━━━━━ TEXT BLOCK

Market power and cyclical pricing: The macroeconomic implications of industrial organization
AuthorWilson, Bart Jay, 1969-
AdvisorReynolds, Stanley S.
MetadataShow full item record
PublisherThe University of Arizona.
RightsCopyright © is held by the author. Digital access to this material is made possible by the University Libraries, University of Arizona. Further transmission, reproduction or presentation (such as public display or performance) of protected items is prohibited except with permission of the author.
AbstractThis dissertation attempts to advance our understanding of price dynamics by investigating how prices adjust following a change in demand. Previous work has the common feature of an equilibrium that supports collusion among firms. A new explanation based upon the private incentives of unilateral market power is offered for sluggish or countercyclical price adjustment. After discussing the theoretical and empirical literature on the cyclical nature of prices and price-cost margins in chapter one, the next three chapters develop and test the market power model. The second chapter examines the short-run version of the model. The market power of firms changes with the business cycle, and this affects the cyclical pricing behavior of firms. Following a decrease in demand in the short-run, capacity-constrained firms all choosing a market clearing price as a best response may have a strong incentive not to lower their prices to the new competitive price. Experimental markets with complete information convincingly support the conjecture that unilateral market power is a source of countercyclical markups. This short-run market power model of cyclical pricing is then extended in chapter three to a long-run framework. In the long-run version of the market power model, duopolists simultaneously choose capacity with an uncertain demand in the first stage. Once capacity is chosen, the demand is revealed to the firms and they compete in prices. The fourth chapter tests the unique implications of the market power model with a time series field study. The market power model predicts that real price changes are drawn from a distribution with a high variance when output concurrently is in a contractionary state, but from a low variance when output is in an expansionary state. The evidence is consistent with the unique prediction of the market power model. Chapter five explores other explanations for sluggish price adjustment which have received considerable theoretical attention in macroeconomics, but which have been subjected to limited direct testing. This chapter uses experimental economies to test how menu costs and their interactions with potentially rigid factor costs affect product price adjustment.

━━━━━━━━━━
━━━━━ SUPPLIED MATERIAL

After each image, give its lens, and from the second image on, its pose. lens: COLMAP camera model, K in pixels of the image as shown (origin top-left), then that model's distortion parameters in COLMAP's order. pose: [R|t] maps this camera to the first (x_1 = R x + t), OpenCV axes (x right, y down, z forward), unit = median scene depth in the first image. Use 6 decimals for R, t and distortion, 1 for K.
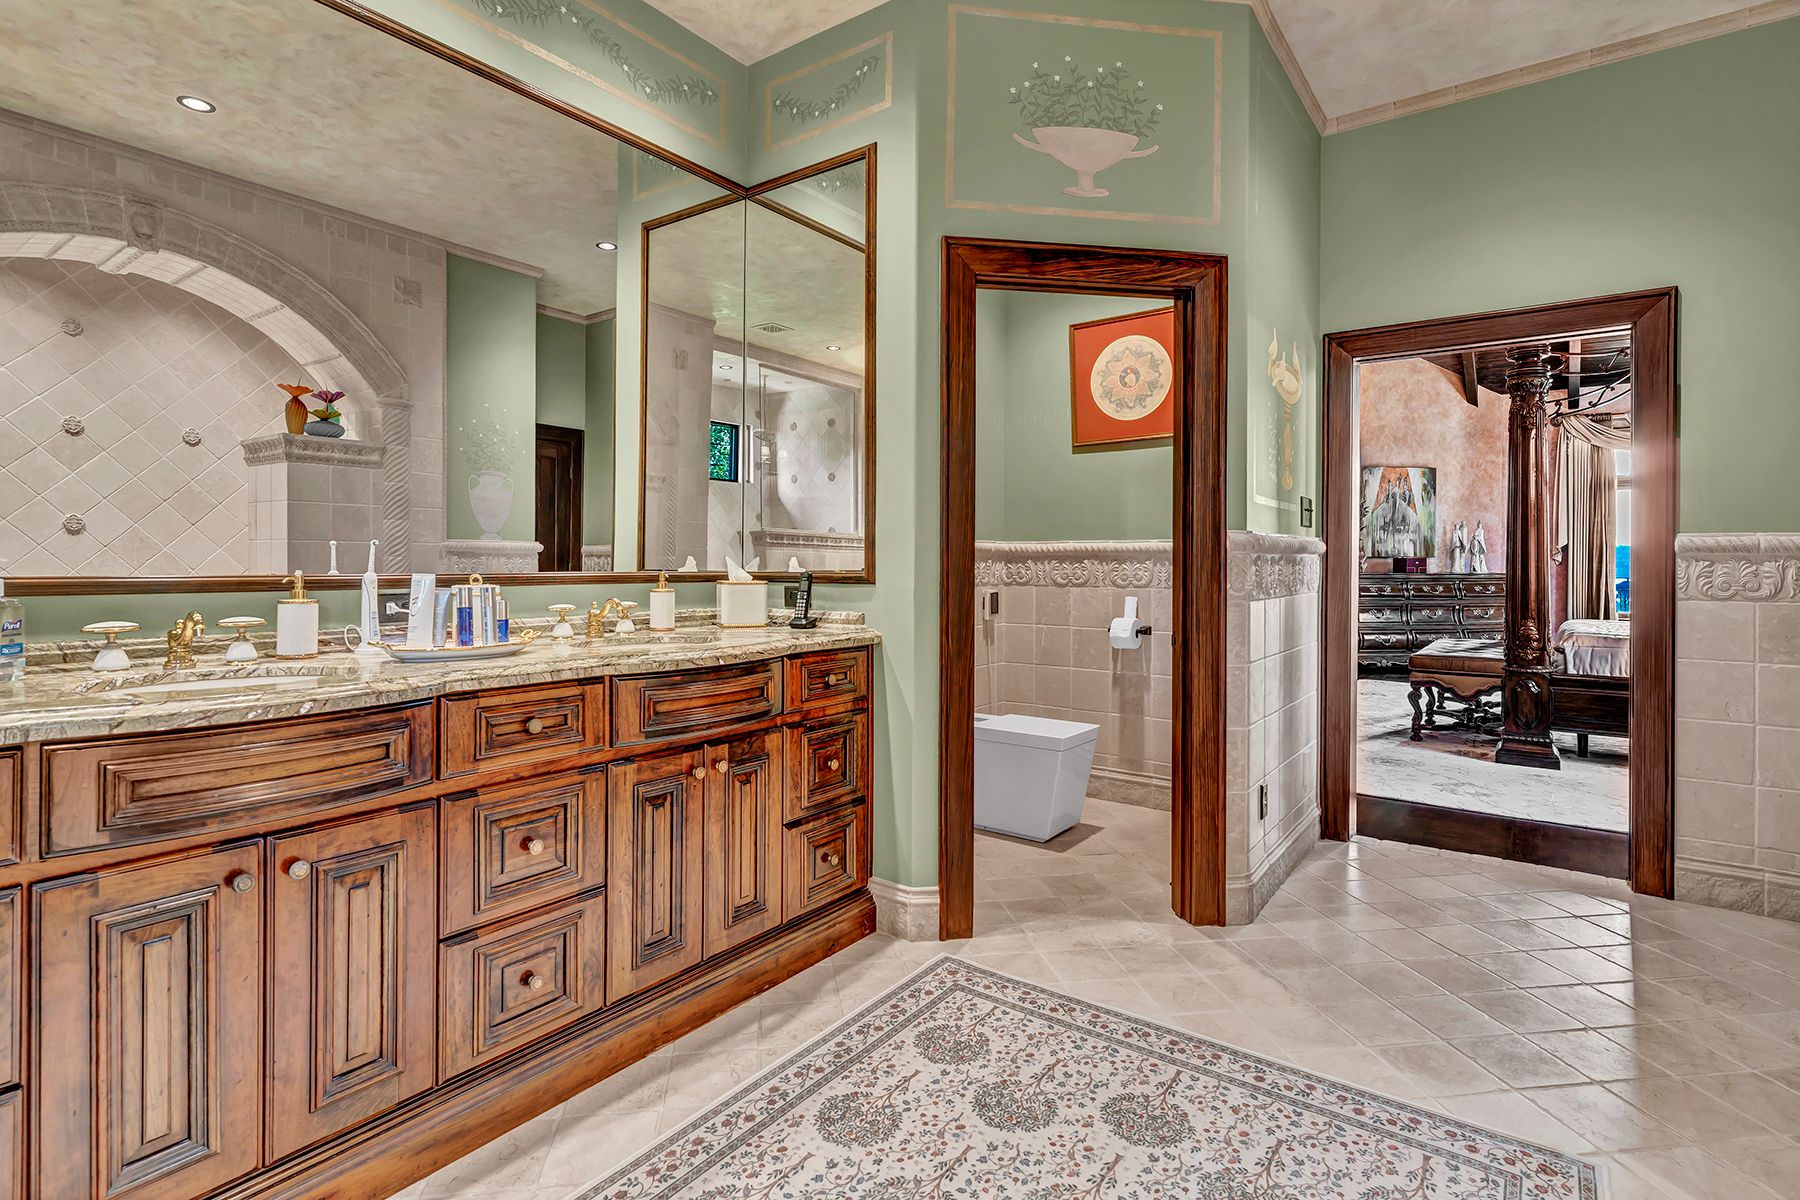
lens RADIAL K [[865.7, 0, 918.7], [0, 865.7, 556.7], [0, 0, 1]] dist [0.004596, -0.002659]
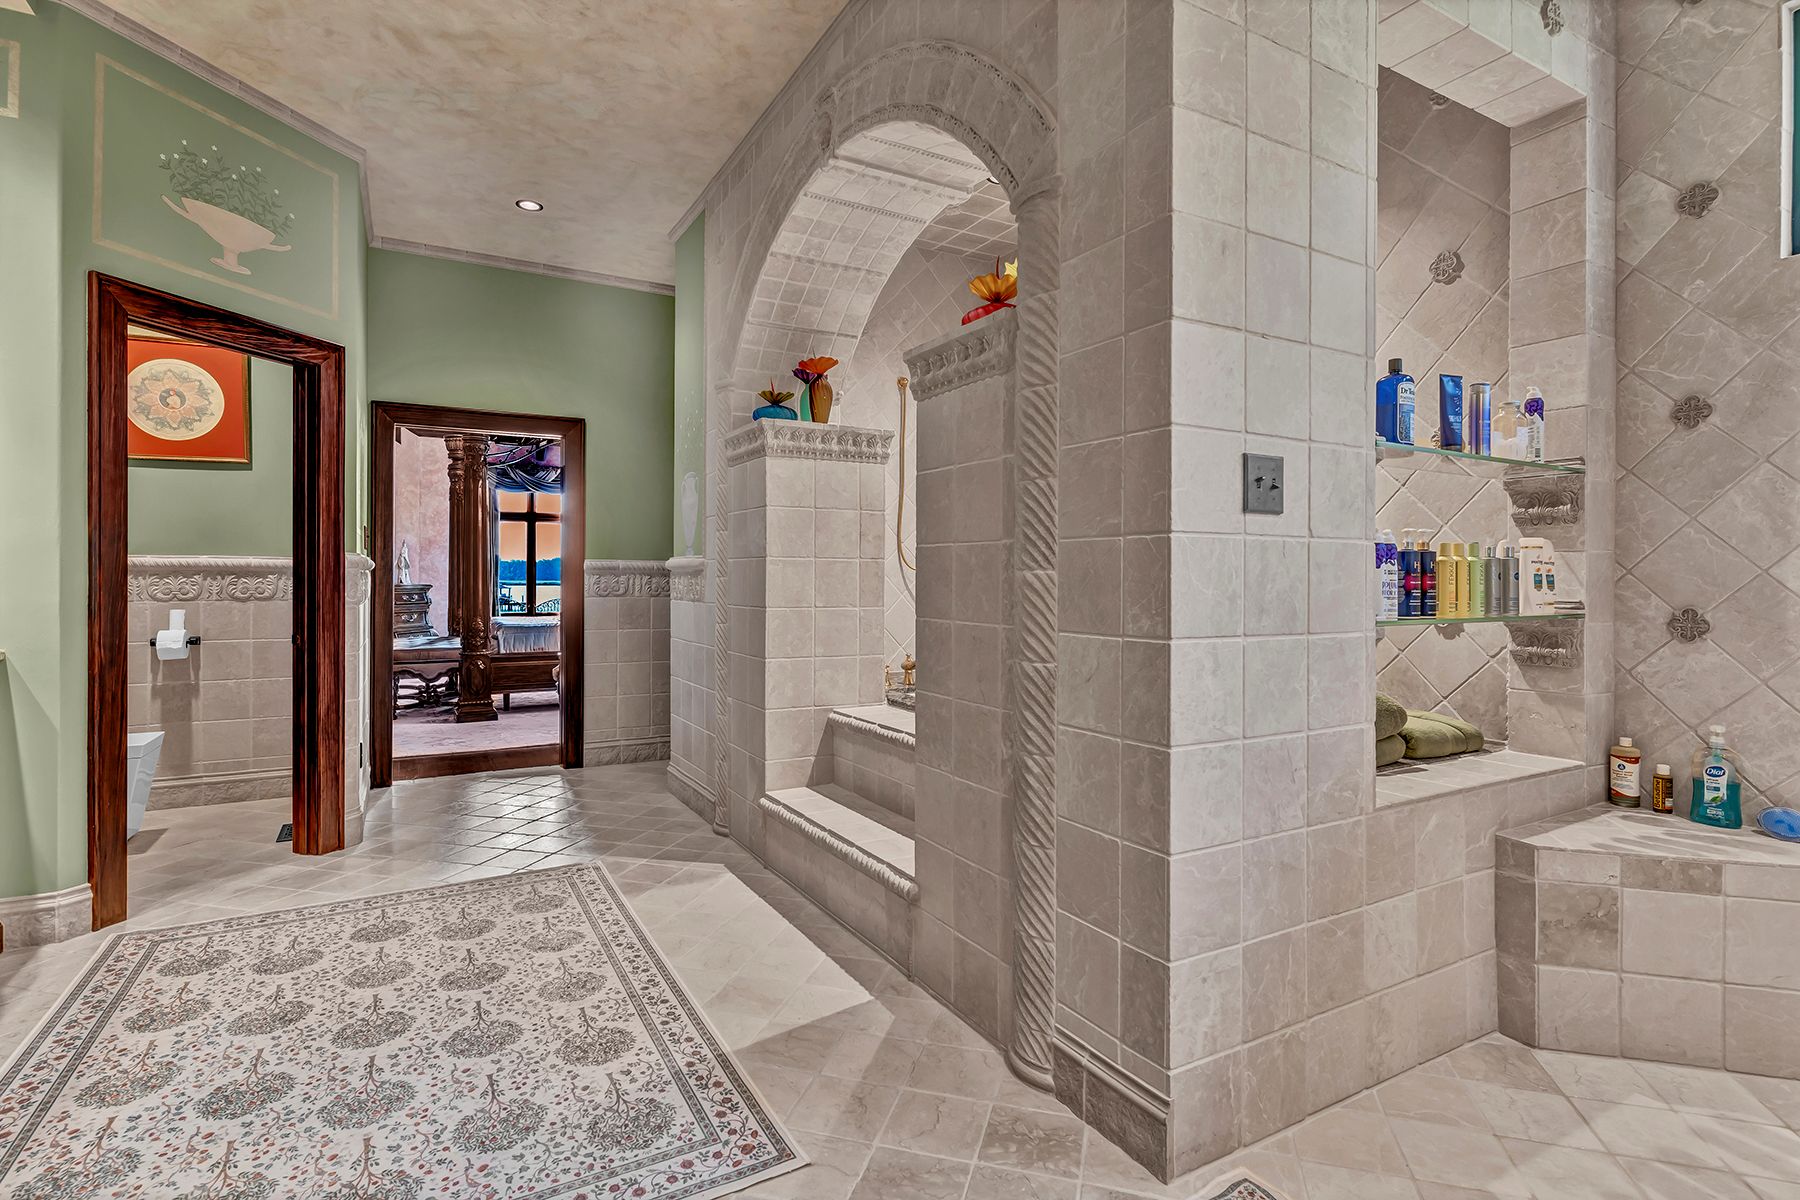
lens RADIAL K [[865.7, 0, 894.9], [0, 865.7, 581.6], [0, 0, 1]] dist [0.004596, -0.002659]
pose [[0.408143, -0.008132, 0.912882, -0.523536], [-0.004572, 0.999930, 0.010952, -0.004696], [-0.912907, -0.008644, 0.408077, -0.322250]]
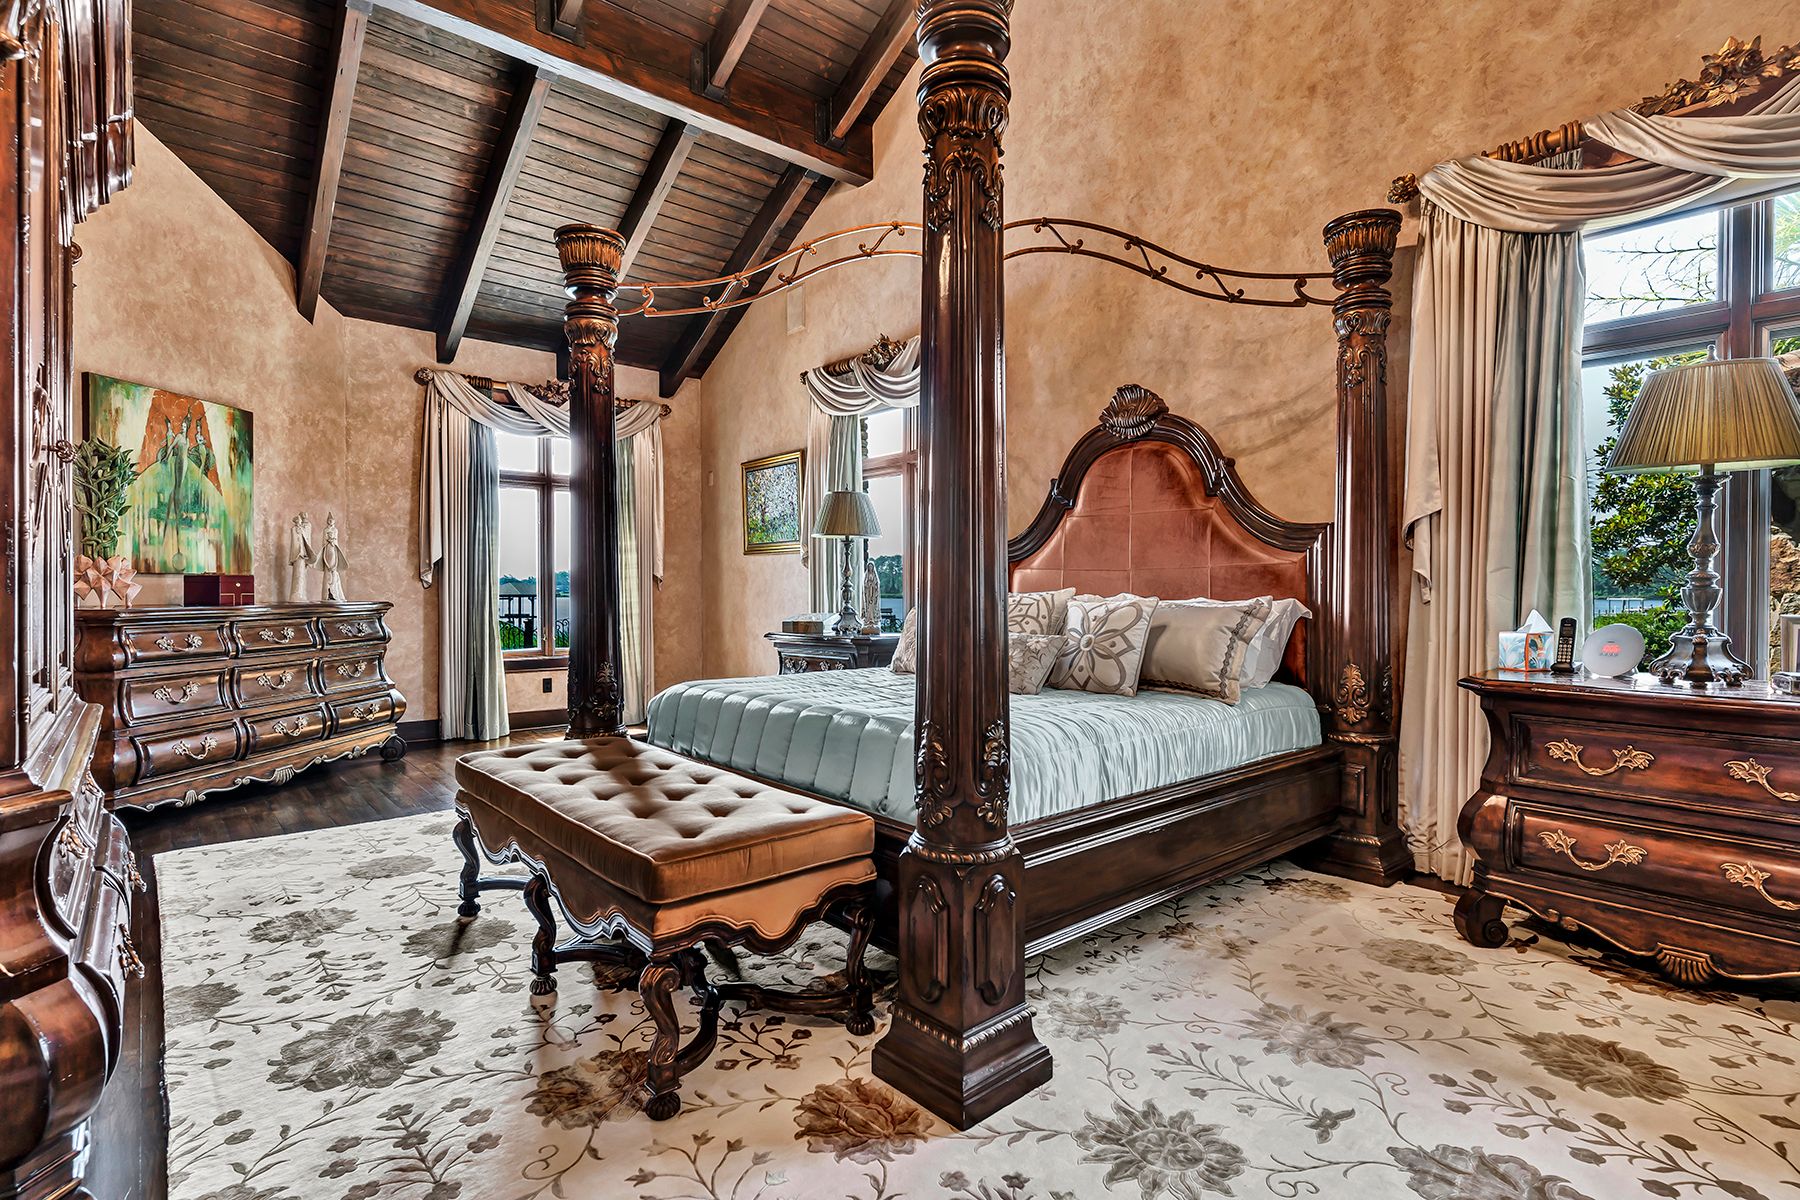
lens RADIAL K [[865.7, 0, 900.1], [0, 865.7, 603.2], [0, 0, 1]] dist [0.004596, -0.002659]
pose [[0.220061, -0.021727, 0.975244, 0.476250], [-0.006537, 0.999697, 0.023746, 0.008819], [-0.975464, -0.011600, 0.219852, 1.532857]]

━━━━━━━━━━

**QUESTIONS**.
**1)** In the dissertation record, what do the duopolists choose simultaneously in the first stage of the long-run version of the market power model?
**2)** From the dissertation record, repeat word for word the part that opens with the words containing "Market power and" and closes with "of the author.".
The listing above is material separate from the dissertation record.

**SOLUTIONS TO THE TASKS**.
**1)** They choose capacity under an uncertain demand.

**2)**
Market power and cyclical pricing: The macroeconomic implications of industrial organization
AuthorWilson, Bart Jay, 1969-
AdvisorReynolds, Stanley S.
MetadataShow full item record
PublisherThe University of Arizona.
RightsCopyright © is held by the author. Digital access to this material is made possible by the University Libraries, University of Arizona. Further transmission, reproduction or presentation (such as public display or performance) of protected items is prohibited except with permission of the author.